Mining cuts may affect Mackay market

Investors with properties in Mackay, or considering purchasing in the area, need to be diligent in the face of mining job cuts, according to a leading property research house.

While the news in June of 450 job losses this year will certainly have an impact on the market, the Mackay region “continues to deliver strong yields”, said RP Data analyst Cameron Kusher.

Mr Kusher said the Mackay region is likely to be less attractive from an investment perspective with the slowing of the mining and resources sector.

“Although the resources sector is slowing, the region continues to extract minerals, so a housing demand will remain. However, it won’t be as strong as it has been in the past,” he said.

“As with any cut across a key industry of a region, demand for property across the area will potentially be affected. However, there are other key industries across the region.”

Kim Clarke, managing director of Xcel Properties and developer of Mackay’s Plantation Palms, said the local economy was diverse enough to support the property market following employment cuts in mining.  

According to last year’s figures, he said, about 8,500 Mackay locals were employed in the mining sector. However, retail trade had nearly 8,000 employees, followed by 7,000 in construction and 6,000 in tourism and food services.

“So when you go through it and take mining as the number one employer, retail is about the same. Eleven per cent of the population is in mining, and 10.8 per cent is in retail,” he said.
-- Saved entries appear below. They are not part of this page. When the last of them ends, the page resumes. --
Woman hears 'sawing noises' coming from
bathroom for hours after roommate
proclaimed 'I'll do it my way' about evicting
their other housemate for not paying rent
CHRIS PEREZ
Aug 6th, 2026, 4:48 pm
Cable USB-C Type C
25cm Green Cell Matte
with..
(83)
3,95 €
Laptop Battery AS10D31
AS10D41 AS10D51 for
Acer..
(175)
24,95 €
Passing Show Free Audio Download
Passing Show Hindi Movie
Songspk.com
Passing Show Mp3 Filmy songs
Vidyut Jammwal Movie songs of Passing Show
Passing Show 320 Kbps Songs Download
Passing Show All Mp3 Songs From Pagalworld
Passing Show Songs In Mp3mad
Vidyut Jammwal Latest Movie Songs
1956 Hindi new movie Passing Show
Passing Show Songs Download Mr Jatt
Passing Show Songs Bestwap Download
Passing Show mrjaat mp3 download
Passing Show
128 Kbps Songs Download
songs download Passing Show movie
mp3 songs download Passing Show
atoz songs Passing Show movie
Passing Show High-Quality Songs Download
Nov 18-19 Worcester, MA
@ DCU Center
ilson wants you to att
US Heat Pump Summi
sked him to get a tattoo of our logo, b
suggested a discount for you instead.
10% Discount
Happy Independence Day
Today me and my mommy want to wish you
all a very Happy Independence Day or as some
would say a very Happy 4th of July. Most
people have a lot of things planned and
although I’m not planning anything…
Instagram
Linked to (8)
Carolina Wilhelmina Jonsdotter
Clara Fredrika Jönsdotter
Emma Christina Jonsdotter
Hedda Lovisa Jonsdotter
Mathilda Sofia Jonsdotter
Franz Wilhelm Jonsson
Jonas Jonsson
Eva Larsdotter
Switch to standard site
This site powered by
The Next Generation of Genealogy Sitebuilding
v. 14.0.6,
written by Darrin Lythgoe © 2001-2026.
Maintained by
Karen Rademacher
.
“Mackay regional council is forecasting that they believe 66,000 new people will come to the town by 2030, and that means 1,800 homes are needed every year.

“The first home buyer market within Mackay continues to remain strong as a result of the $15,000 Great Start Grant and low rates, and it’s important for us to keep that momentum going. Keeping up with market fluctuations is the key to being a successful developer, and that’s exactly what we’re achieving right now.”